Les sanctions qui ne sont pas incompatibles peuvent être cumulées ; des dommages et intérêts peuvent toujours s’y ajouter.

L’article 1224 du code civil dispose que :
La résolution résulte soit de l’application d’une clause résolutoire, soit, en cas d’inexécution suffisamment grave, d’une notification du créancier au débiteur ou d’une décision de justice.

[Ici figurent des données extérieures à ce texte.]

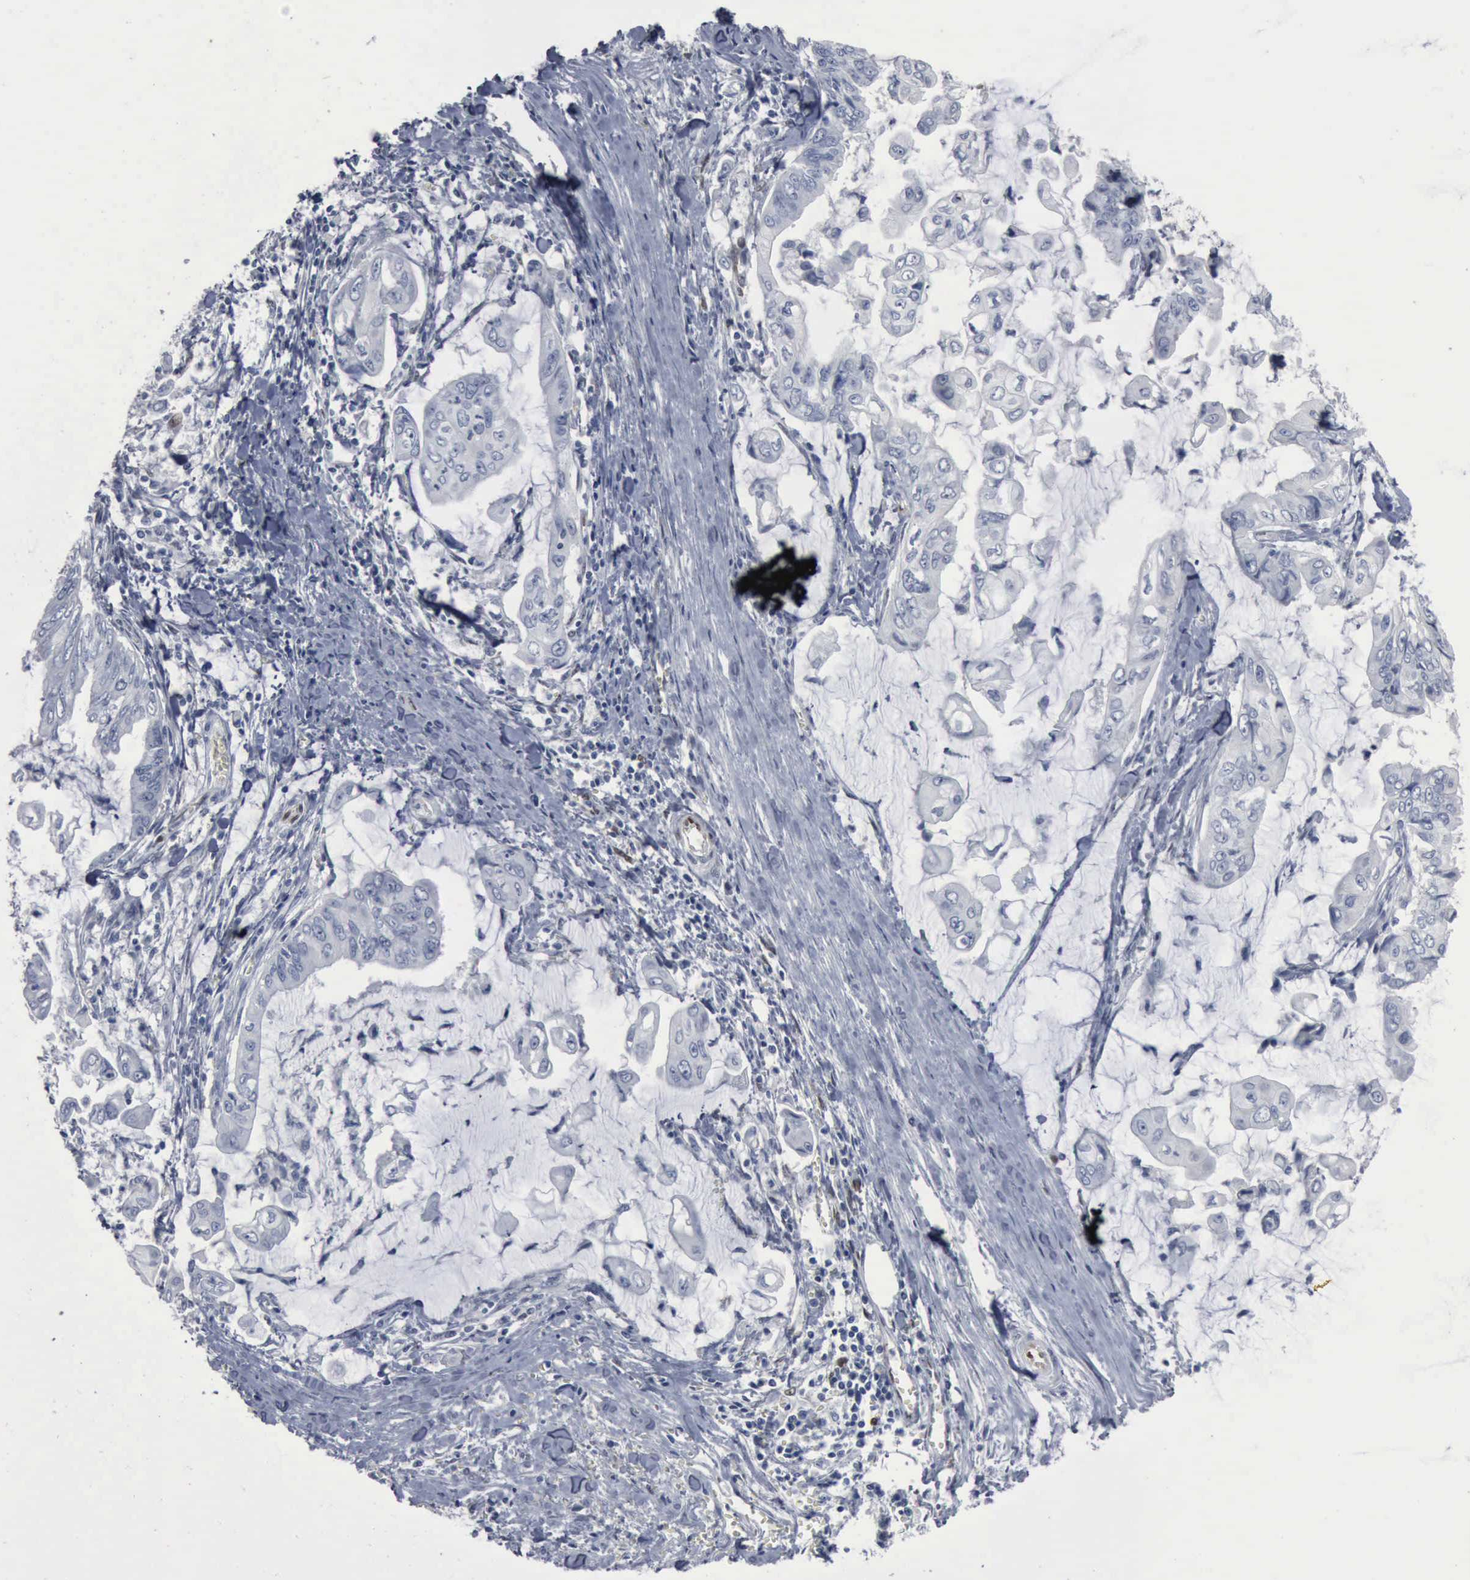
{"staining": {"intensity": "negative", "quantity": "none", "location": "none"}, "tissue": "stomach cancer", "cell_type": "Tumor cells", "image_type": "cancer", "snomed": [{"axis": "morphology", "description": "Adenocarcinoma, NOS"}, {"axis": "topography", "description": "Stomach, upper"}], "caption": "DAB immunohistochemical staining of human adenocarcinoma (stomach) shows no significant staining in tumor cells. Nuclei are stained in blue.", "gene": "FGF2", "patient": {"sex": "male", "age": 80}}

L’article 1229 prévoit que :
La résolution met fin au contrat.
La résolution prend effet, selon les cas, soit dans les conditions prévues par la clause résolutoire, soit à la date de la réception par le débiteur de la notification faite par le créancier, soit à la date fixée par le juge ou, à défaut, au jour de l’assignation en justice.
Lorsque les prestations échangées ne pouvaient trouver leur utilité que par l’exécution complète du contrat résolu, les parties doivent restituer l’intégralité de ce qu’elles se sont procuré l’une à l’autre. Lorsque les prestations échangées ont trouvé leur utilité au fur et à mesure de l’exécution réciproque du contrat, il n’y a pas lieu à restitution pour la période antérieure à la dernière prestation n’ayant pas reçu sa contrepartie ; dans ce cas, la résolution est qualifiée de résiliation.
Les restitutions ont lieu dans les conditions prévues aux articles 1352 à 1352-9.

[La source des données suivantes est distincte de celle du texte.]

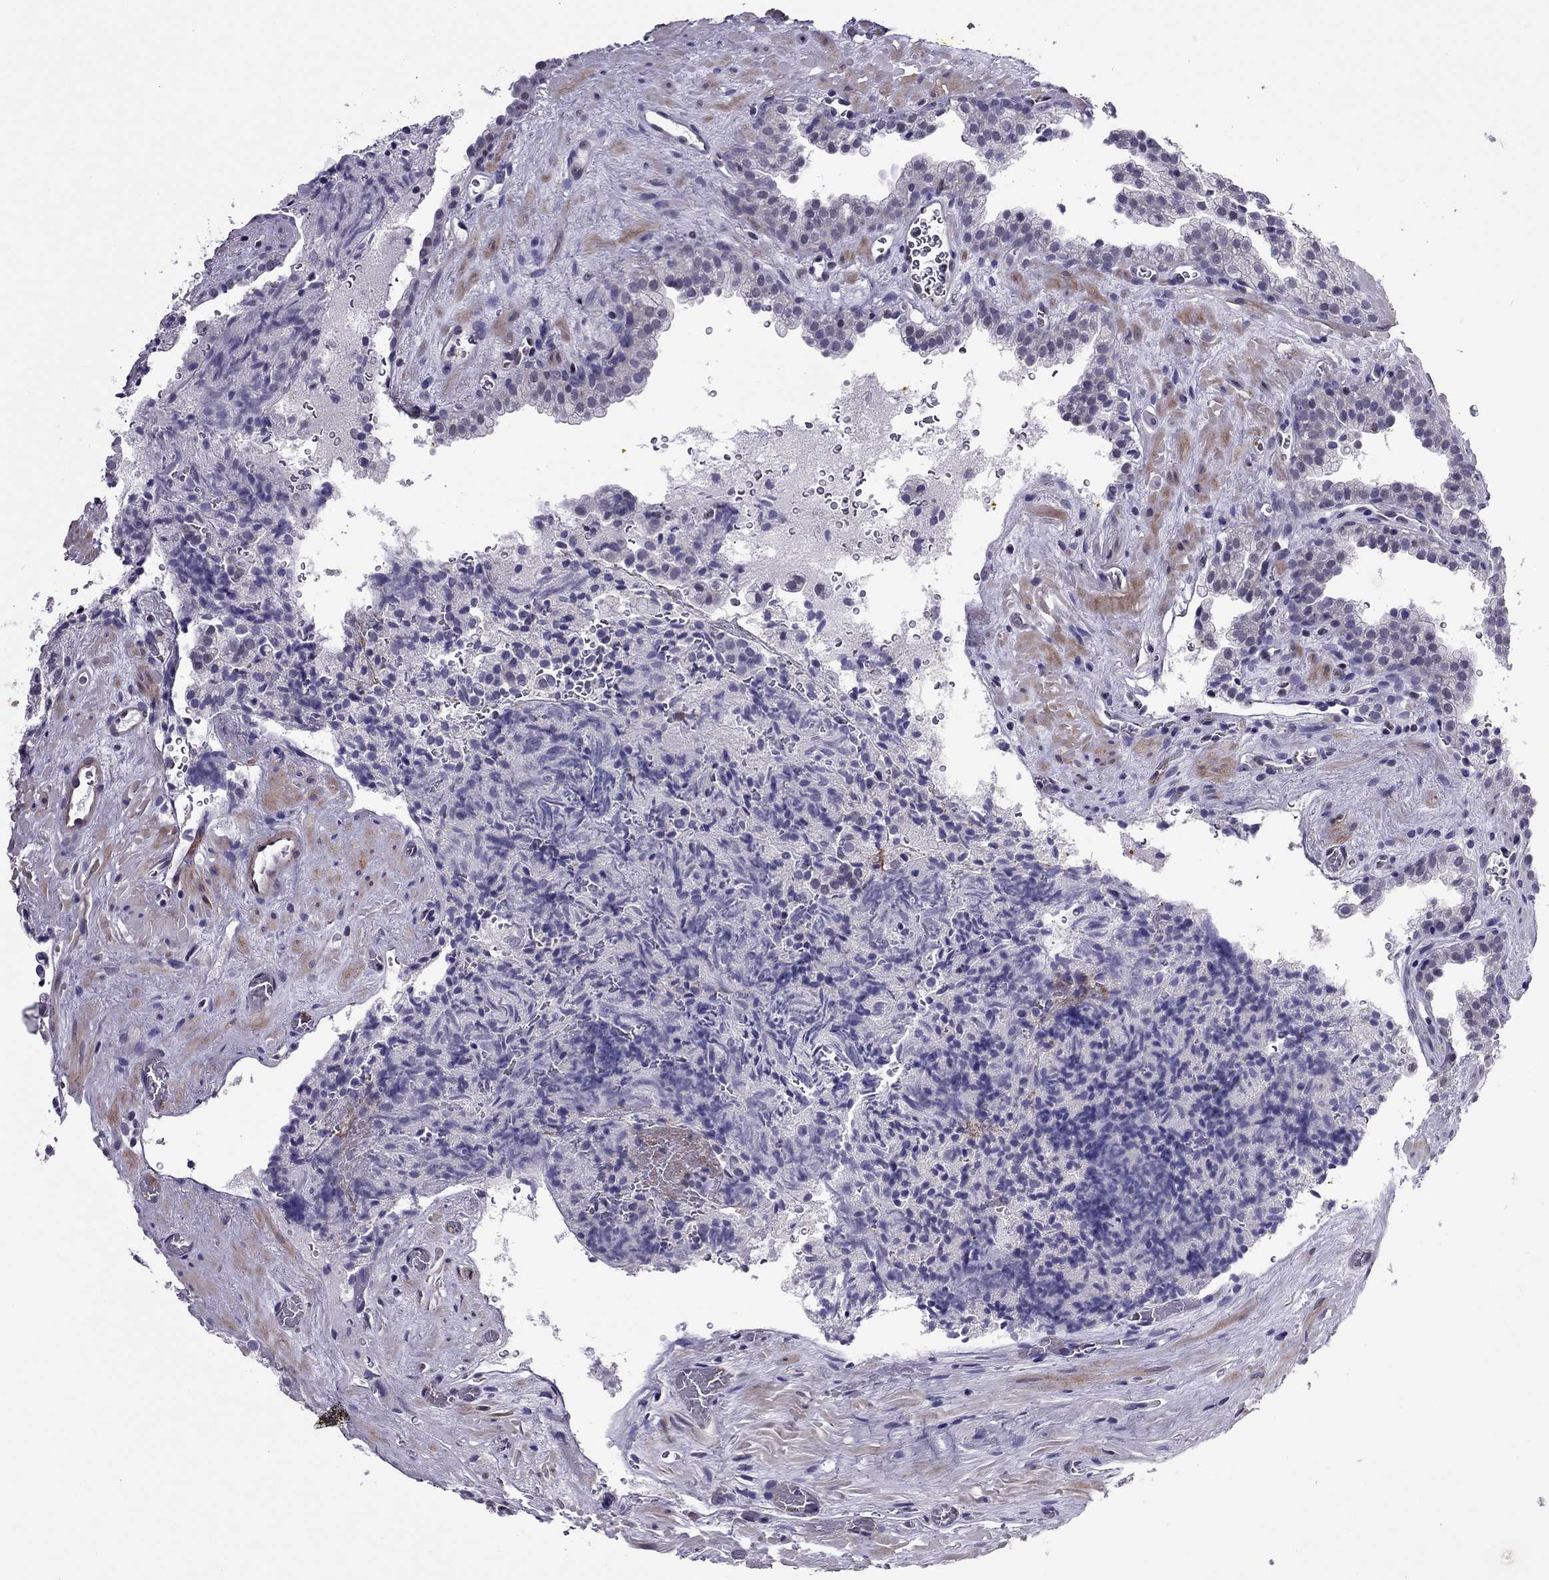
{"staining": {"intensity": "negative", "quantity": "none", "location": "none"}, "tissue": "prostate cancer", "cell_type": "Tumor cells", "image_type": "cancer", "snomed": [{"axis": "morphology", "description": "Adenocarcinoma, NOS"}, {"axis": "topography", "description": "Prostate"}], "caption": "Immunohistochemical staining of human adenocarcinoma (prostate) displays no significant expression in tumor cells. (DAB immunohistochemistry (IHC), high magnification).", "gene": "SLC16A8", "patient": {"sex": "male", "age": 66}}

Il est produit au débat une reconnaissance de dette du 17 mars 2023 de Mme [J] qui reconnaît devoir la somme de 81.542,83 euros à Mme [R] et qui prévoit les modalités de remboursement de la dette par des versements d’échéances à compter du 8 juillet 2023 et jusqu’au 8 juin 2028. Il était stipulé des intérêts au taux de 3%.

Cette reconnaissance de dette, à laquelle est annexée une déclaration de contrat de prêt, a été enregistrée au service de la publicité foncière et de l’enregistrement le 31 mars 2023.

Mme [R] justifie par la communication de ses relevés bancaires n’avoir perçu que deux échéances incomplètes d’un montant de 1500 euros soit 3.000 euros au total.

Mme [J] a cessé ses versements dès septembre 2023.

Les mises en demeure versées au débat sont restées infructueuses.

Dans ces conditions, il convient de constater que Mme [J] n’a pas respecté ses engagements sans explication connue et n’a proposé aucune solution pour respecter ses engagements de remboursement.

L’inexécution grave de ses engagements contractuels est avérée et justifie la résiliation du contrat de prêt aux torts exclusif de Mme [J].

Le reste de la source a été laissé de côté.